▶ **Material for this task**
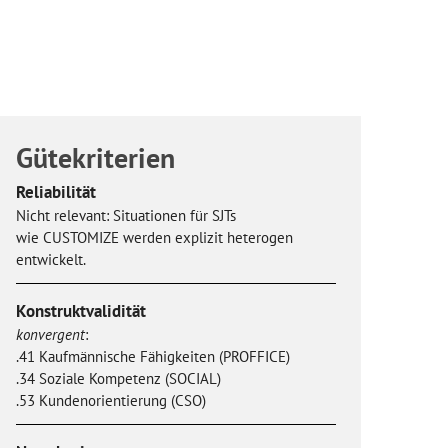
Gütekriterien
Reliabilität
Nicht relevant: Situationen für SJTs
wie CUSTOMIZE werden explizit heterogen
entwickelt.
Konstruktvalidität
konvergent
:
.41 Kaufmännische Fähigkeiten (PROFFICE)
.34 Soziale Kompetenz (SOCIAL)
.53 Kundenorientierung (CSO)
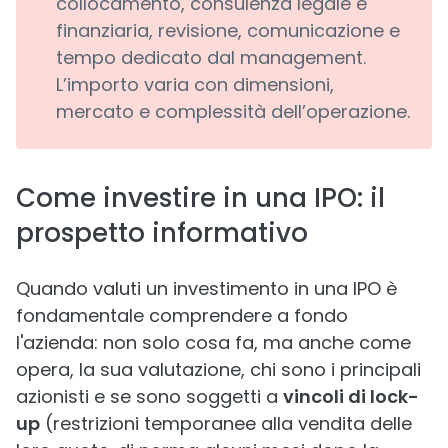
collocamento, consulenza legale e
finanziaria, revisione, comunicazione e
tempo dedicato dal management.
L’importo varia con dimensioni,
mercato e complessità dell’operazione.
Come investire in una IPO: il
prospetto informativo
Quando valuti un investimento in una IPO è
fondamentale comprendere a fondo
l'azienda: non solo cosa fa, ma anche come
opera, la sua valutazione, chi sono i principali
azionisti e se sono soggetti a
vincoli di lock-
up
(restrizioni temporanee alla vendita delle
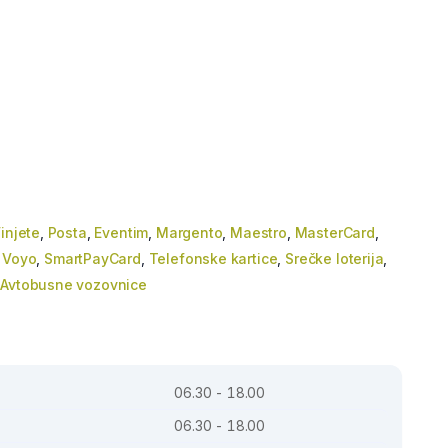
injete
,
Posta
,
Eventim
,
Margento
,
Maestro
,
MasterCard
,
,
Voyo
,
SmartPayCard
,
Telefonske kartice
,
Srečke loterija
,
,
Avtobusne vozovnice
06.30 - 18.00
06.30 - 18.00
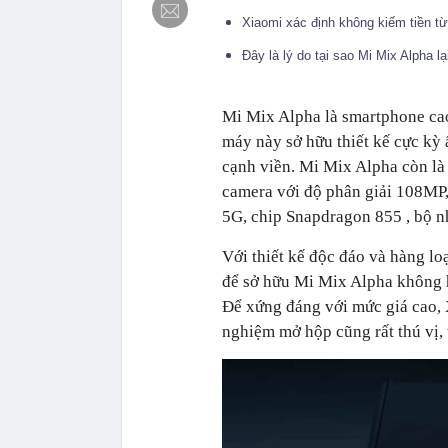
Xiaomi xác định không kiếm tiền từ
Đây là lý do tại sao Mi Mix Alpha l
Mi Mix Alpha là smartphone cao
máy này sở hữu thiết kế cực kỳ 
cạnh viền. Mi Mix Alpha còn là 
camera với độ phân giải 108MP, 
5G, chip Snapdragon 855 , bộ n
Với thiết kế độc đáo và hàng lo
để sở hữu Mi Mix Alpha không 
Để xứng đáng với mức giá cao,
nghiệm mở hộp cũng rất thú vị, 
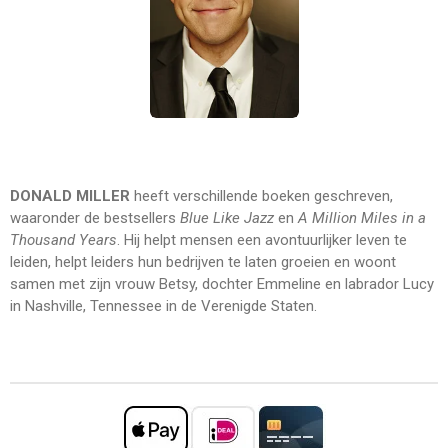
DONALD MILLER
heeft verschillende boeken geschreven,
waaronder de bestsellers
Blue Like Jazz
en
A Million Miles in a
Thousand Years
. Hij helpt mensen een avontuurlijker leven te
leiden, helpt leiders hun bedrijven te laten groeien en woont
samen met zijn vrouw Betsy, dochter Emmeline en labrador Lucy
in Nashville, Tennessee in de Verenigde Staten.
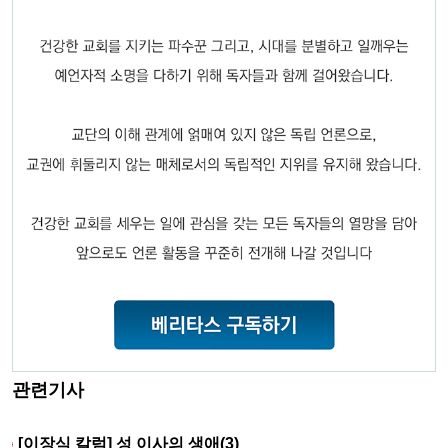
관련기사
[이장식 칼럼] 성 이사의 생애(3)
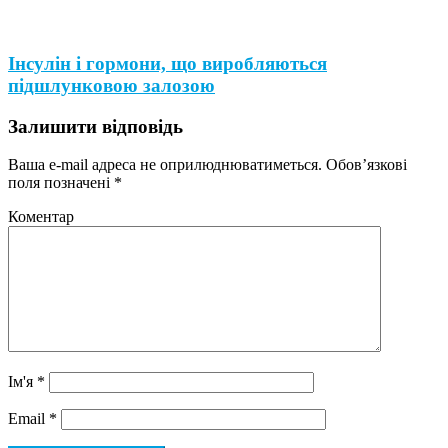
Інсулін і гормони, що виробляються
підшлунковою залозою
Залишити відповідь
Ваша e-mail адреса не оприлюднюватиметься.
Обов’язкові
поля позначені
*
Коментар
Ім'я
*
Email
*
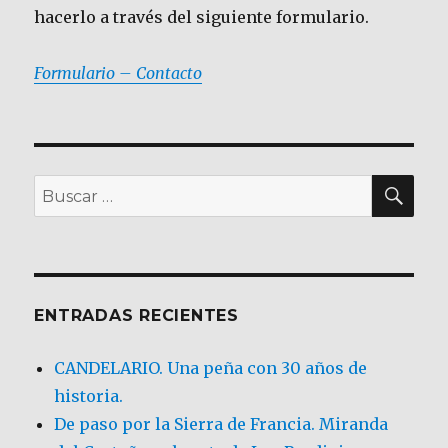
hacerlo a través del siguiente formulario.
Formulario – Contacto
BU
Buscar
por:
ENTRADAS RECIENTES
CANDELARIO. Una peña con 30 años de
historia.
De paso por la Sierra de Francia. Miranda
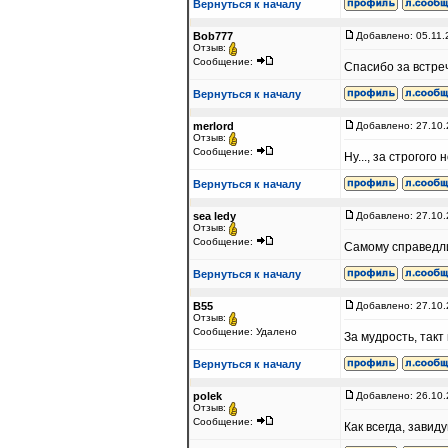
Вернуться к началу
Bob777
Добавлено: 05.11.
Отзыв:
Сообщение:
Спасибо за встреч
Вернуться к началу
merlord
Добавлено: 27.10.
Отзыв:
Сообщение:
Ну..., за строгого 
Вернуться к началу
sea ledy
Добавлено: 27.10.
Отзыв:
Сообщение:
Самому справедли
Вернуться к началу
B55
Добавлено: 27.10.
Отзыв:
Сообщение: Удалено
За мудрость, так
Вернуться к началу
polek
Добавлено: 26.10.
Отзыв:
Сообщение:
Как всегда, завид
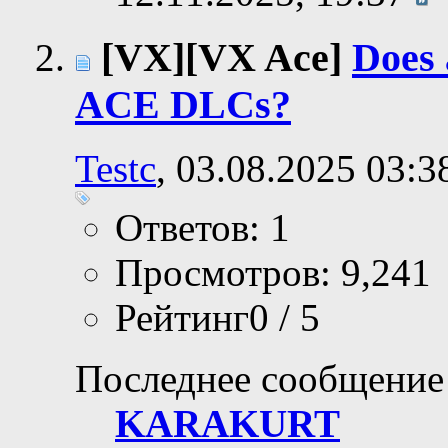
[VX][VX Ace]
Does
ACE DLCs?
Testc
, 03.08.2025 03:3
Ответов: 1
Просмотров: 9,241
Рейтинг0 / 5
Последнее сообщение
KARAKURT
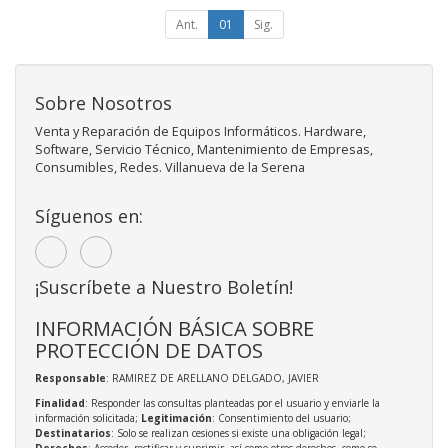
Ant.
01
Sig.
Sobre Nosotros
Venta y Reparación de Equipos Informáticos. Hardware,
Software, Servicio Técnico, Mantenimiento de Empresas,
Consumibles, Redes. Villanueva de la Serena
Síguenos en:
¡Suscríbete a Nuestro Boletín!
INFORMACIÓN BÁSICA SOBRE
PROTECCIÓN DE DATOS
Responsable
: RAMIREZ DE ARELLANO DELGADO, JAVIER
Finalidad
: Responder las consultas planteadas por el usuario y enviarle la
información solicitada;
Legitimación
: Consentimiento del usuario;
Destinatarios
: Solo se realizan cesiones si existe una obligación legal;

▶ **Aim of the exercise**
Copy the text from all of the material above, line for line and unchanged, and leave out the pictures.

▶ **Task response**
Gütekriterien
Reliabilität
Nicht relevant: Situationen für SJTs
wie CUSTOMIZE werden explizit heterogen
entwickelt.
Konstruktvalidität
konvergent
:
.41 Kaufmännische Fähigkeiten (PROFFICE)
.34 Soziale Kompetenz (SOCIAL)
.53 Kundenorientierung (CSO)
collocamento, consulenza legale e
finanziaria, revisione, comunicazione e
tempo dedicato dal management.
L’importo varia con dimensioni,
mercato e complessità dell’operazione.
Come investire in una IPO: il
prospetto informativo
Quando valuti un investimento in una IPO è
fondamentale comprendere a fondo
l'azienda: non solo cosa fa, ma anche come
opera, la sua valutazione, chi sono i principali
azionisti e se sono soggetti a
vincoli di lock-
up
(restrizioni temporanee alla vendita delle
injete
,
Posta
,
Eventim
,
Margento
,
Maestro
,
MasterCard
,
,
Voyo
,
SmartPayCard
,
Telefonske kartice
,
Srečke loterija
,
,
Avtobusne vozovnice
06.30 - 18.00
06.30 - 18.00
Xiaomi xác định không kiếm tiền từ
Đây là lý do tại sao Mi Mix Alpha l
Mi Mix Alpha là smartphone cao
máy này sở hữu thiết kế cực kỳ 
cạnh viền. Mi Mix Alpha còn là 
camera với độ phân giải 108MP, 
5G, chip Snapdragon 855 , bộ n
Với thiết kế độc đáo và hàng lo
để sở hữu Mi Mix Alpha không 
Để xứng đáng với mức giá cao,
nghiệm mở hộp cũng rất thú vị, 
DONALD MILLER
heeft verschillende boeken geschreven,
waaronder de bestsellers
Blue Like Jazz
en
A Million Miles in a
Thousand Years
. Hij helpt mensen een avontuurlijker leven te
leiden, helpt leiders hun bedrijven te laten groeien en woont
samen met zijn vrouw Betsy, dochter Emmeline en labrador Lucy
in Nashville, Tennessee in de Verenigde Staten.
관련기사
[이장식 칼럼] 성 이사의 생애(3)
Інсулін і гормони, що виробляються
підшлунковою залозою
Залишити відповідь
Ваша e-mail адреса не оприлюднюватиметься.
Обов’язкові
поля позначені
*
Коментар
Ім'я
*
Email
*
hacerlo a través del siguiente formulario.
Formulario – Contacto
BU
Buscar
por:
ENTRADAS RECIENTES
CANDELARIO. Una peña con 30 años de
historia.
De paso por la Sierra de Francia. Miranda
Вернуться к началу
Bob777
Добавлено: 05.11.
Отзыв:
Сообщение:
Спасибо за встреч
Вернуться к началу
merlord
Добавлено: 27.10.
Отзыв:
Сообщение:
Ну..., за строгого 
Вернуться к началу
sea ledy
Добавлено: 27.10.
Отзыв:
Сообщение:
Самому справедли
Вернуться к началу
B55
Добавлено: 27.10.
Отзыв:
Сообщение: Удалено
За мудрость, так
Вернуться к началу
polek
Добавлено: 26.10.
Отзыв:
Сообщение:
Как всегда, завид
[VX][VX Ace]
Does
ACE DLCs?
Testc
, 03.08.2025 03:3
Ответов: 1
Просмотров: 9,241
Рейтинг0 / 5
Последнее сообщение
KARAKURT
Ant.
01
Sig.
Sobre Nosotros
Venta y Reparación de Equipos Informáticos. Hardware,
Software, Servicio Técnico, Mantenimiento de Empresas,
Consumibles, Redes. Villanueva de la Serena
Síguenos en:
¡Suscríbete a Nuestro Boletín!
INFORMACIÓN BÁSICA SOBRE
PROTECCIÓN DE DATOS
Responsable
: RAMIREZ DE ARELLANO DELGADO, JAVIER
Finalidad
: Responder las consultas planteadas por el usuario y enviarle la
información solicitada;
Legitimación
: Consentimiento del usuario;
Destinatarios
: Solo se realizan cesiones si existe una obligación legal;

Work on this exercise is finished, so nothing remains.